The first is the cost of my insulin. I take newer types of insulin, which were placed in a higher cost tier by BCBSM than the other medications I take. (This is a trend seen across many insurers when it comes to covering chronic conditions.) I pay about $100 every three months instead of the $10 I paid in the past. I’m not thrilled, but my lower premium makes up for it.
The second is my cost to visit specialists, which has gone up from about $10 to $30 per visit. But these are doctors I only see once or twice a year, so it’s not a huge hit.
Plus, I didn’t have to pay a penny extra for my annual physical, nor will I pay extra for my routine mammogram later this year. These are among the preventive services covered for everyone at no extra cost under the ACA. So the higher cost for specialists is pretty much a wash.
Was my coverage there when I needed it?
In at least one case, I saved really big this year because of the insurance I chose. I travel a fair amount, so I paid $30 a month extra for coverage that included a nationwide network, plus vision and dental coverage.
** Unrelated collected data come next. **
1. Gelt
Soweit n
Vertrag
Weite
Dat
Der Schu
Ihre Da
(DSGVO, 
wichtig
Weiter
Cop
That coverage was put to the test when I had to visit the emergency room during a business trip. Fortunately, it turned out to be nothing serious, but my symptoms were scary enough that I didn’t hesitate to seek emergency care. The total bill for 15 hours in the hospital was $9,000. My share of the bill was less than $800, because the hospital was in-network. Even if it had been out-of-network, I would only have owed about $2,500 — the balance remaining at the time on my out-of-pocket maximum for the year. I realize that’s not a small amount of money, but it’s better than it would have been without coverage.
Something else I’ve noticed? Customer service from BCBSM is a thousand times better. With my old plan, it was like talking to a brick wall whenever I had a question or a problem. With my ACA-compliant plan, I have had nothing but excellent customer service. Sure, this could be due to restructuring at BCBSM but I think the fact that BCBSM is no longer the only game in town for people with pre-existing conditions, which increases competitiveness, is a factor.
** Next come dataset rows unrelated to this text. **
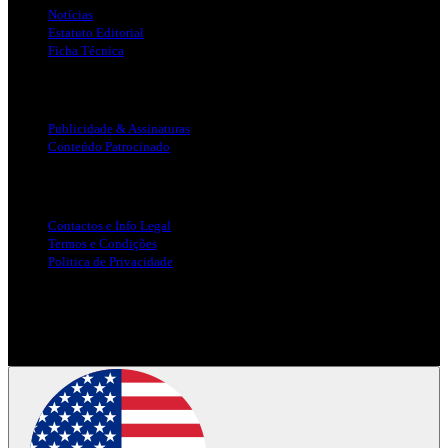
Notícias
Estatuto Editorial
Ficha Técnica
Publicidade
Publicidade & Assinaturas
Conteúdo Patrocinado
Info Legal
Contactos e Info Legal
Termos e Condições
Politica de Privacidade
Siga-nos nas Redes Sociais
© Copyright 2025, Todos os Direitos Reservados - Terra Ruiva -
Created by Pixart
What will I do when it’s time to renew?
Healthcare.gov has posted estimated 2015 rates for Marketplace plans, and my current plan’s premium will increase from $530 to $589 per month. Do I love the increase? Of course not, but it’s less than the increases of more than $100 a month I was seeing for years before the ACA, which has controls in place to help prevent huge year-over-year increases by insurers.
I could shop around for a less expensive plan — I saw some good options on the Marketplace, and there are more of them this year than there were in 2013 — but I’m sticking with what I’ve got. Some of my dental benefits only kick in after 12 months, and it’s worth it to me to get what I’ve waited for because of some upcoming dental work. For 2016, who knows? I’ll do another comparison based on my needs when the time comes.
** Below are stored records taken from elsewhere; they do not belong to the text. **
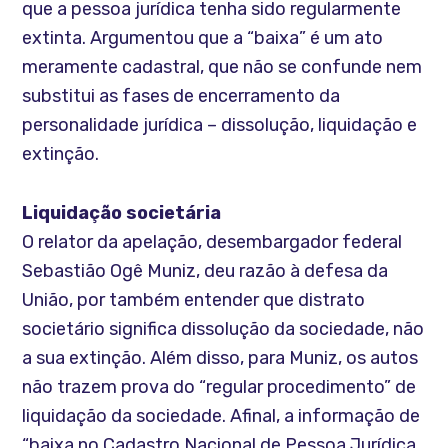
que a pessoa jurídica tenha sido regularmente
extinta. Argumentou que a “baixa” é um ato
meramente cadastral, que não se confunde nem
substitui as fases de encerramento da
personalidade jurídica – dissolução, liquidação e
extinção.
Liquidação societária
O relator da apelação, desembargador federal
Sebastião Ogê Muniz, deu razão à defesa da
União, por também entender que distrato
societário significa dissolução da sociedade, não
a sua extinção. Além disso, para Muniz, os autos
não trazem prova do “regular procedimento” de
liquidação da sociedade. Afinal, a informação de
“baixa no Cadastro Nacional de Pessoa Jurídica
To recap: I kept all my doctors, I’m paying less overall — about $9,000 less per year total — I get better customer service and my insurance was there when I needed it most. My costs have been predictable and any surprises I’ve had have been good ones.
Part of the reason I’ve fared so well is that I did my homework before picking a plan. There’s no reason everyone can’t do the same and find coverage that suits their needs and budget. It’s worth taking a couple hours to consider all the pros and cons of the plans that may be right for you. I know there are people who think they’re stuck paying more under the ACA, but I honestly think many of them simply didn’t do their research.
Healthcare.gov is easier to navigate than ever, and you can start browsing before you begin the process to apply or renew. Plus, help is available online, over the phone or in person if you have questions. The information is all on the website.
Open enrollment runs from November 15 to February 15, 2015. You need to be enrolled by December 15 for coverage to kick in January 1, 2015.